La mira para observar su reacción. Astutamente, Amanda finge no haber escuchado la conversación anterior.

—Venía para darle las gracias nuevamente por lo que acaba de hacer por mi madre.

—No hay nada que agradecer. Estuve en una situación igual con alguien a quien amaba mucho y por no tener dinero, esa persona no está más. —el desconcierto en su voz fue evidente.

—Lo lamento mucho.

En ese momento, la enfermera sale con el niño en brazos y Rubén va detrás de ella. Pablo lo sigue, mientras Amanda respira profundamente intentando calmarse. Aquello que ocurre no es normal. La madre de aquel bebé está en peligro. Ella va hasta la sala de recuperación. El médico sale y ella entra. Ve a la mujer sobre la camilla, realmente es demasiado grande el parecido entre ellas como para pensar que es apenas una consecuencia. Elena también la mira y pregunta angustiada:

—¿Dónde está mi bebé?

—Está bien, lo llevaron al área de recién nacidos.

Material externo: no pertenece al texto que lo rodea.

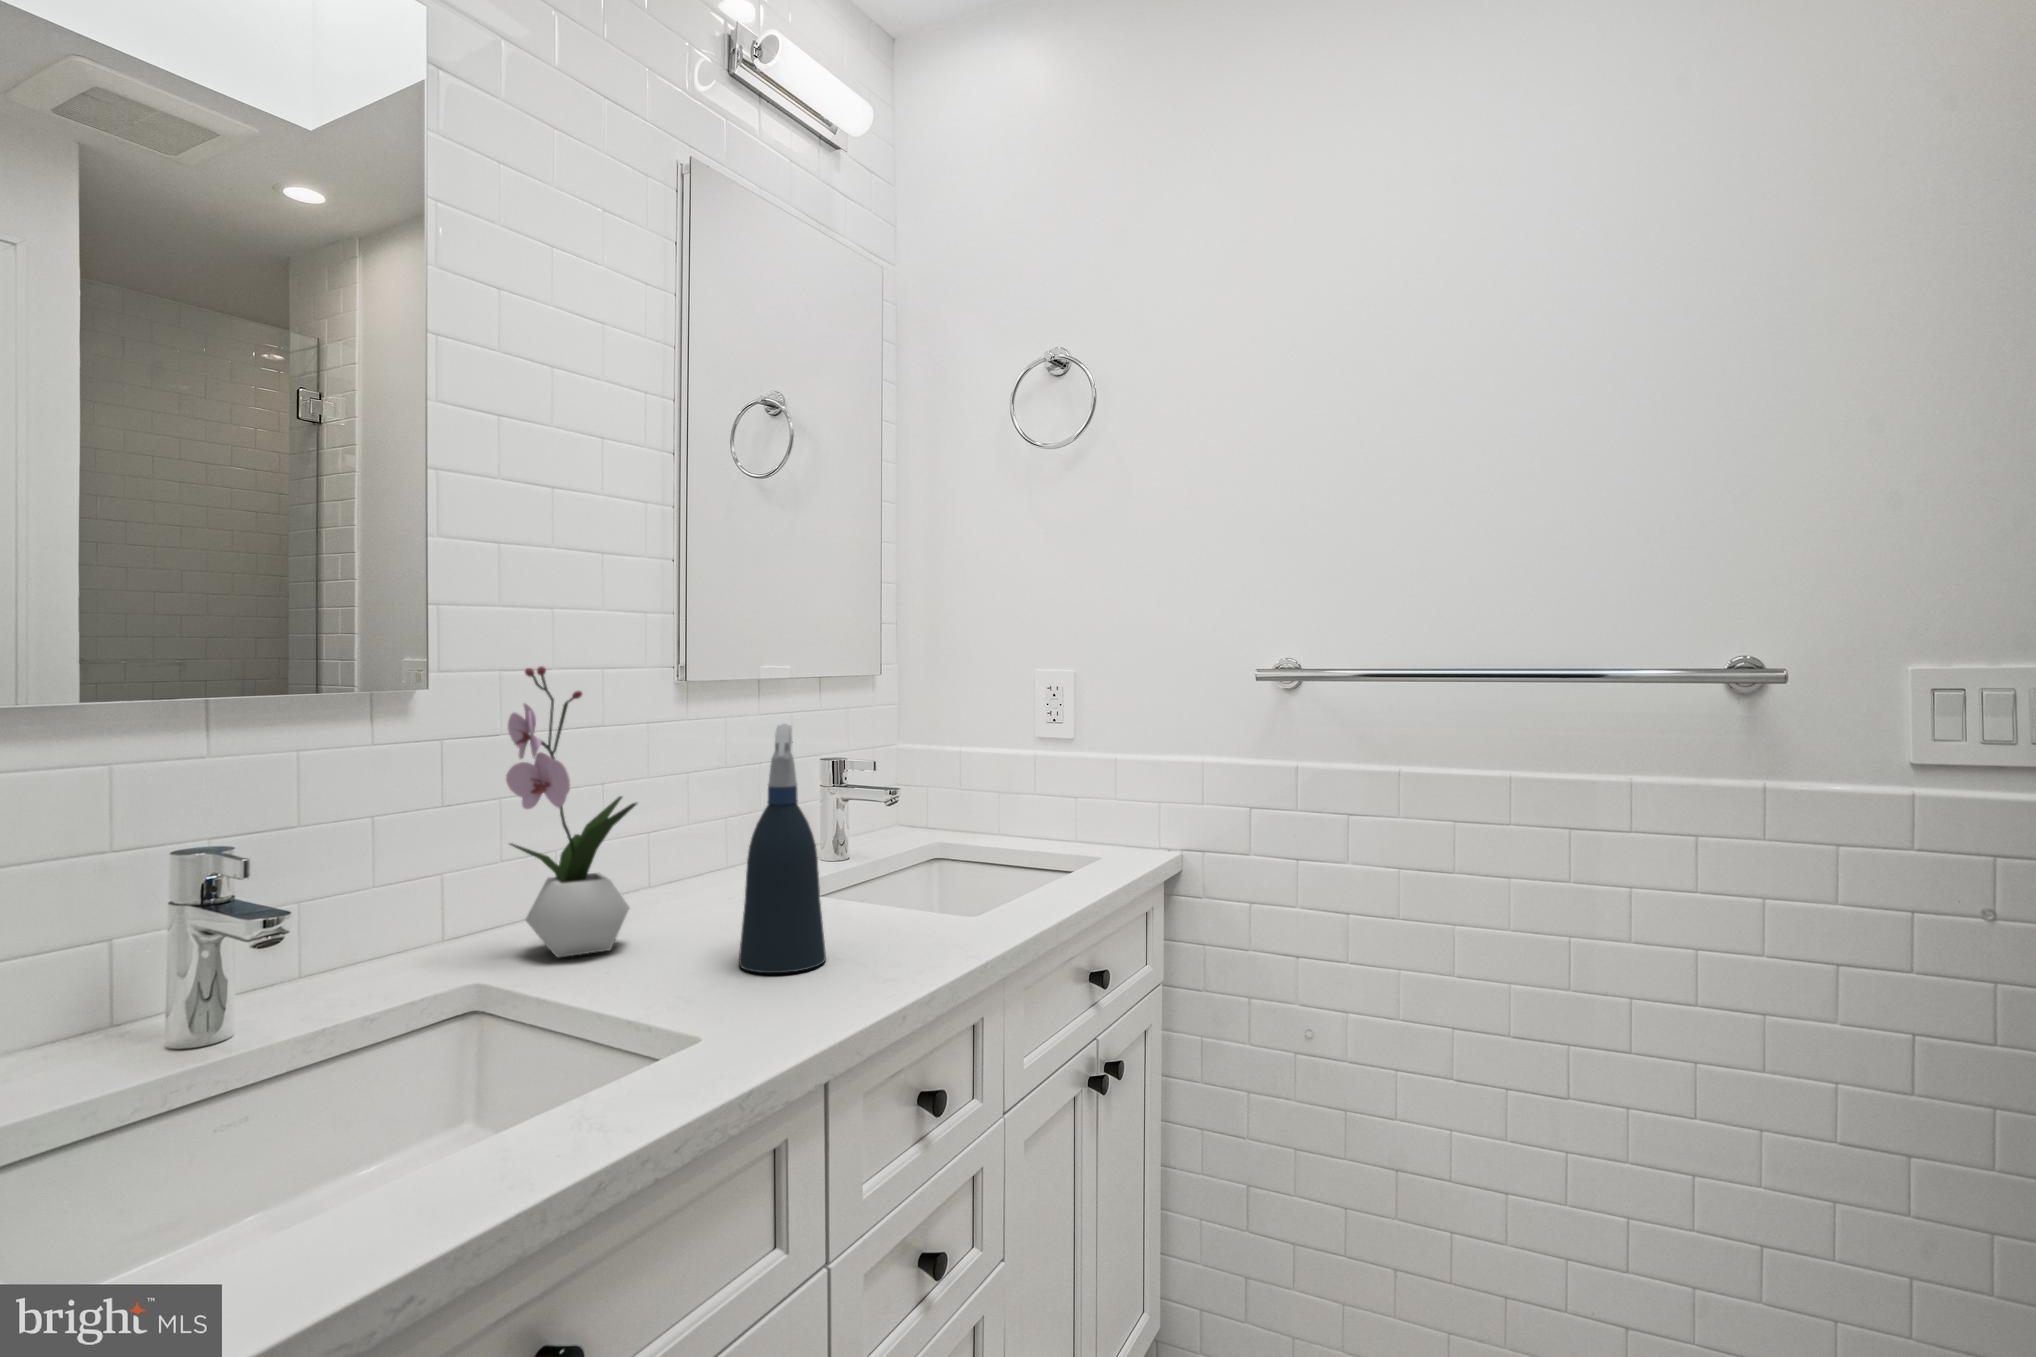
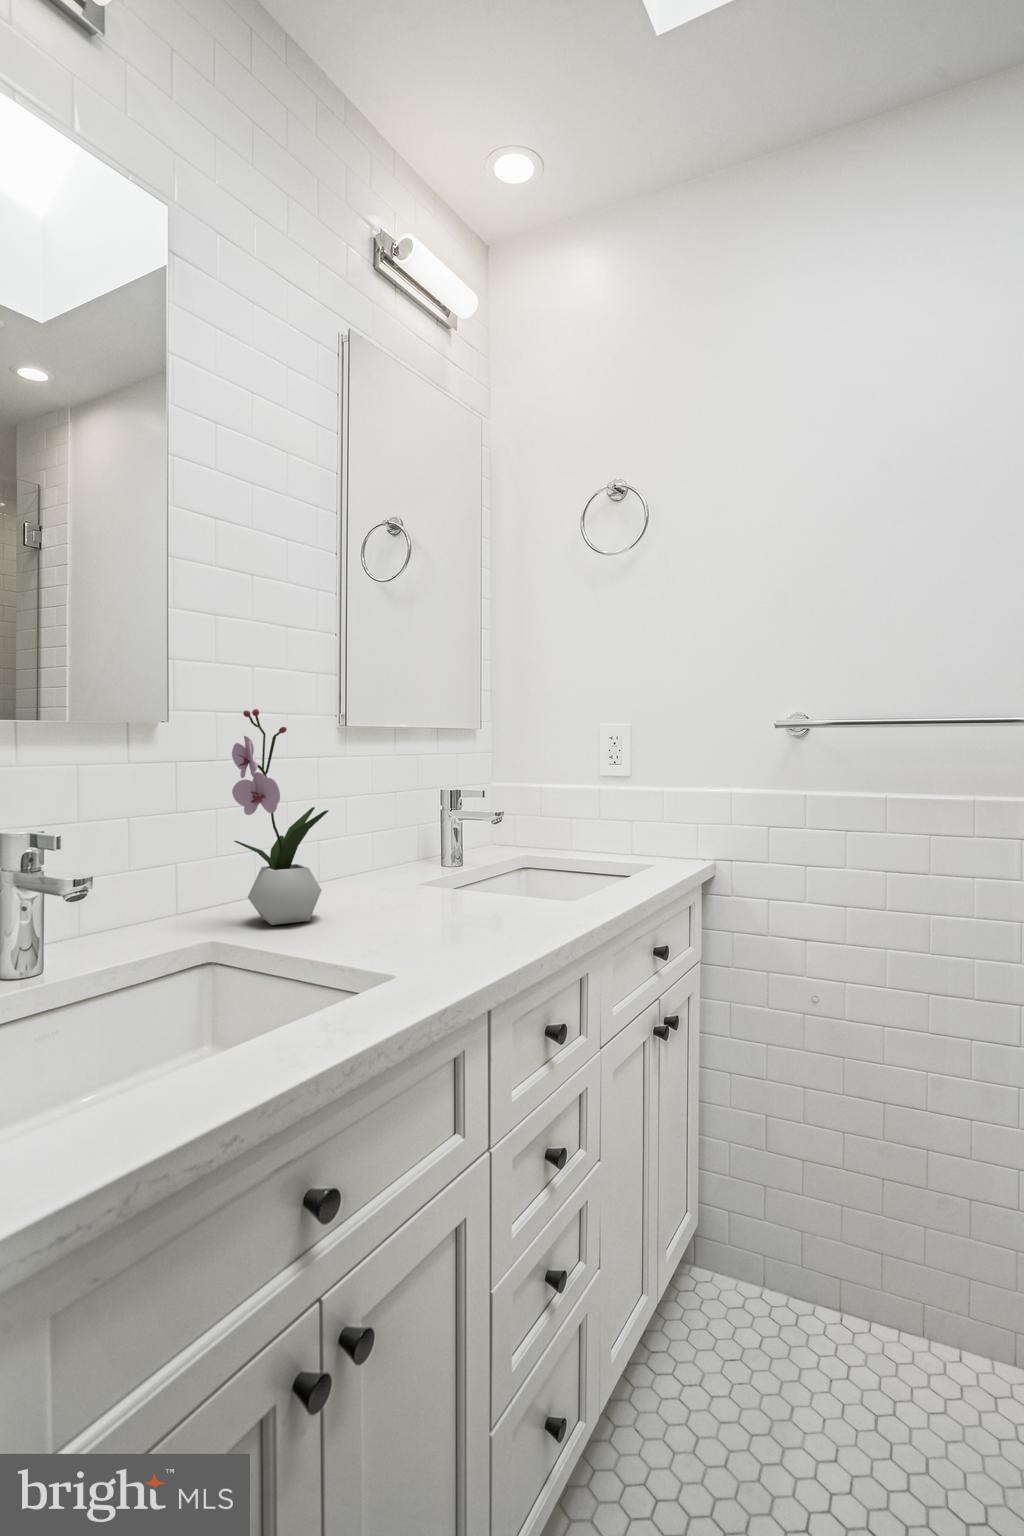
spray bottle: present [739,724,826,973] -> none [407,751,471,936]

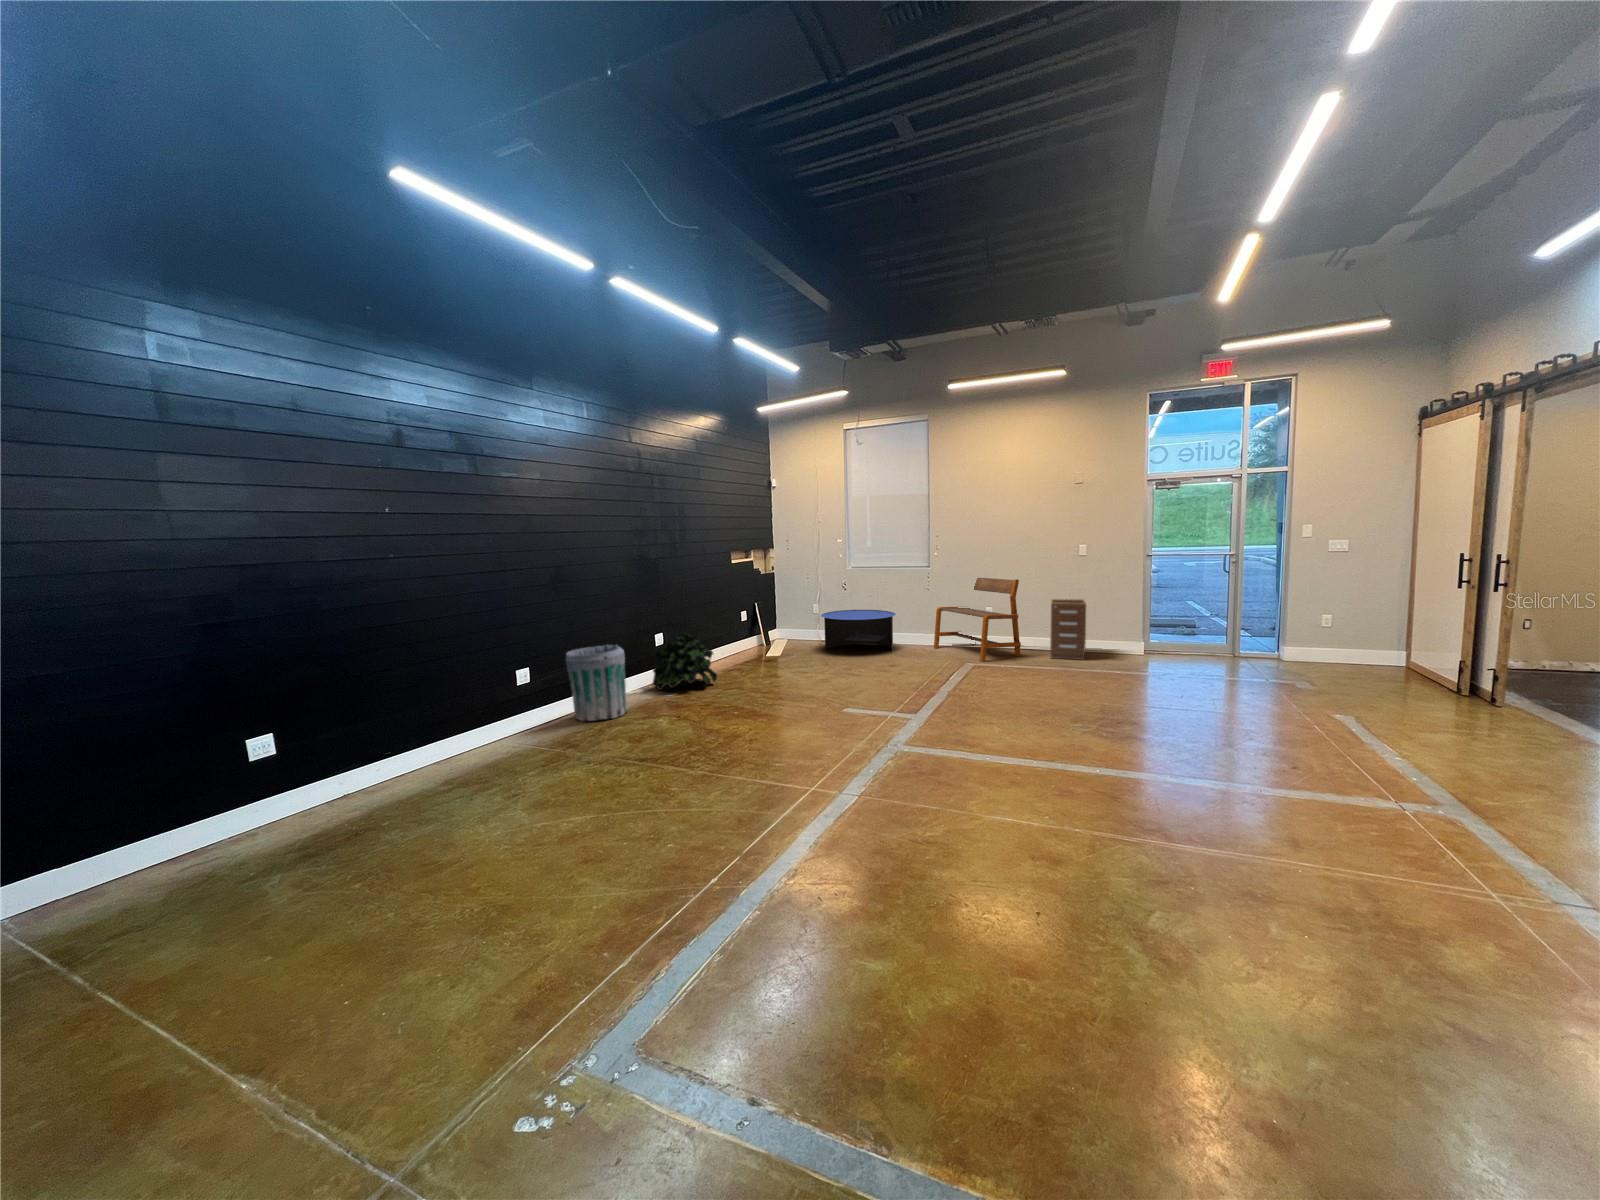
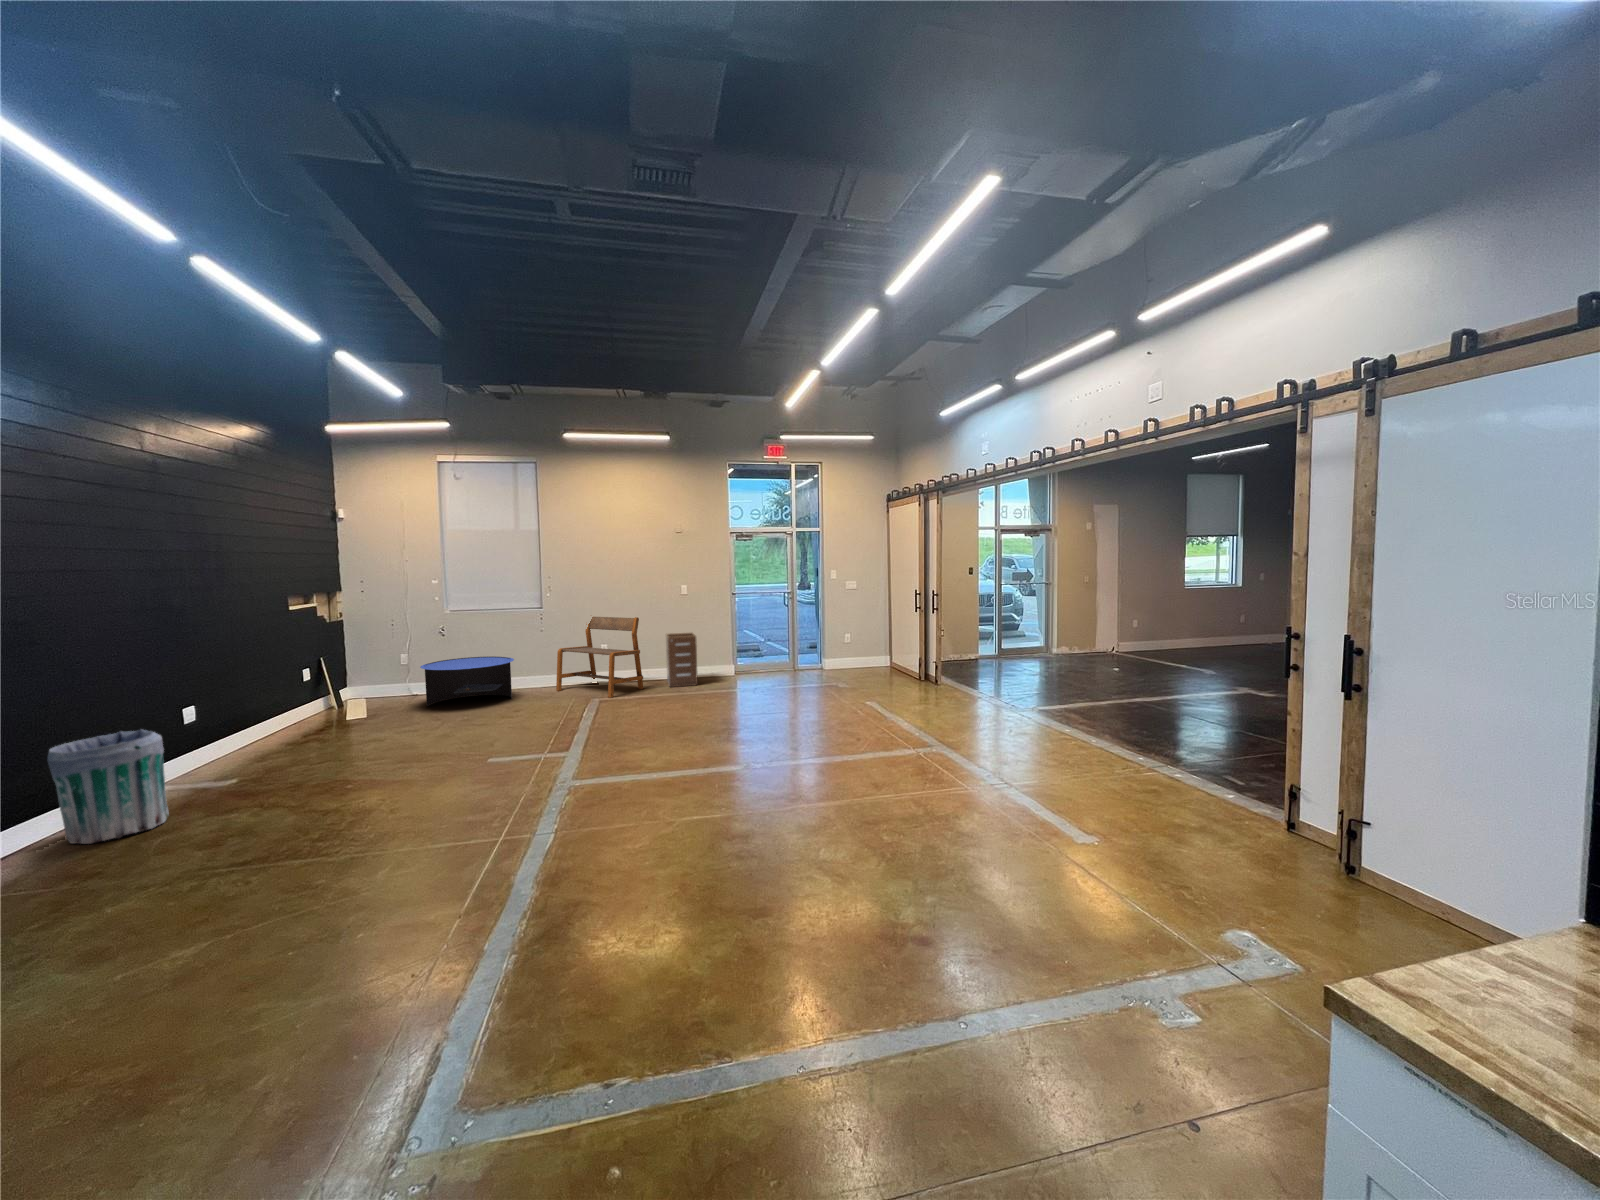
potted plant: present [653,632,717,690] -> none [184,703,297,786]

—No, no. Esos hombres desean hacerle daño. Es mi bebé. Ayúdame por favor. —le implora.

Escucha los pasos acercarse y reconoce la voz de aquel hombre repugnante, se esconde desesperada debajo de la cortina.

—Nos volvemos a ver, perra. —Elena está aterrada, intenta gritar y él le cubre la boca.— No se te ocurra gritar. Al salir de aquí te irás con nosotros. El patrón ya sabe que es su hijo. —Elena niega con su cabeza intentando defender a su hijo de aquel atroz destino.

En un intento desesperado muerde la mano de Rubén y éste sin dudarlo, dispara en su cabeza con el arma usando silenciador.

—¿Qué mierda hiciste? —irrumpe Pablo en la habitación.— El jefe dijo que la quería viva, imbécil.

—El patrón sólo necesita a su heredero y ya lo tenemos.

—No sabes en el lío en que te metiste.

Nuevamente el móvil de Amanda comienza a vibrar, es el médico de su madre, algo terrible ocurre, ella tiembla de pánico, debe contestar aquella llamada, mas si la descubren ella será la próxima en morir.

—¿Quién está allí? —pregunta y se acerca a la cortina, la levanta.— Esta vez estás muerta —sonríe Rubén.

Pablo se lleva las manos a la cabeza, esta vez no tenía como evitar que su impulsivo compañero actuara. Amanda suplica por su vida.